Research

Recent Projects

Jacobs Foundation Fellowship Projects

As a Jacobs Research Fellow, I aim to shed light on dynamics of youth development and educational inequalities adopting a multi-stage, multi-perspective, and multi-country approach leveraging my theoretical skills as demographer and sociologist, empirical skills as applied social scientist versatile in a variety of methods (including big data and machine learning), and expertise as policymaker in the educational arena. I envision working primarily on three projects, each of which will approach the study of educational inequalities from a different angle, moving progressively from macro- to micro-level analyses.

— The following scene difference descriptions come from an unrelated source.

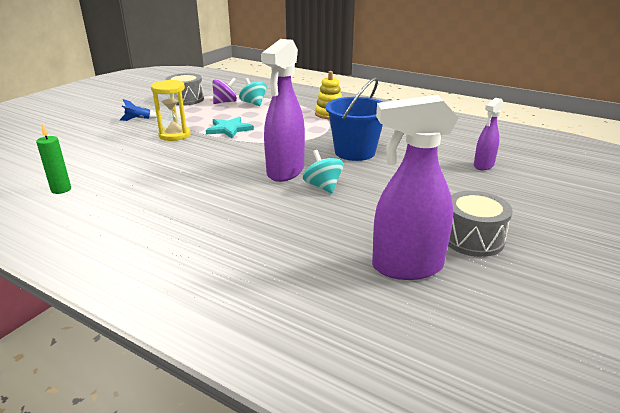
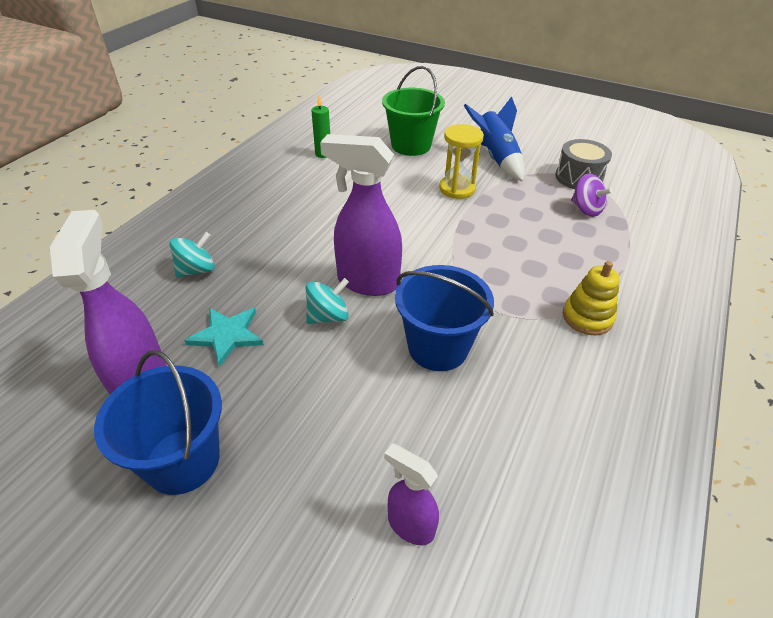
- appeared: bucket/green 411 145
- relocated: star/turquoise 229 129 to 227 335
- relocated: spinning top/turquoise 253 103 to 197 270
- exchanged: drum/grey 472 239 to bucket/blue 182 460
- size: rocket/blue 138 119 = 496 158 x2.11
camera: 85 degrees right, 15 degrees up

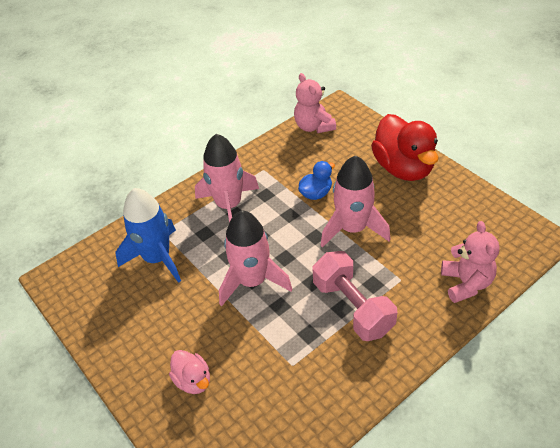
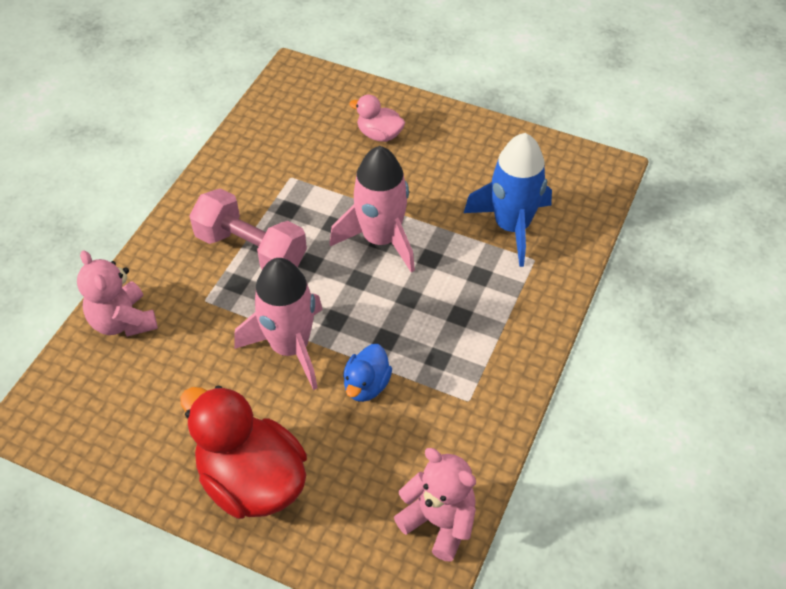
- missing: rocket/pink 229 206
camera: 150 degrees right, 5 degrees up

First, I will expand the study of the intergenerational implications of parental educational similarity (”assortative mating”) for child health/wellbeing from birth to adolescence across 30+ low-and middle-income countries (LMICs). Second, I will explore whether schools can serve as the great equalizers in LMICs obtaining “seasonal estimates” and comparing socioeconomic gaps in skills when school is in effect with gaps when school is not in effect (e.g., summer) — and simulate how these have been exacerbated by COVID-19. Third, I will explore whether digital technologies may contribute to reducing learning losses and narrowing socioeconomic inequalities across students and reflect on potential interventions (RCTs). In parallel, I am looking forward to kickstarting new projects with other Fellows.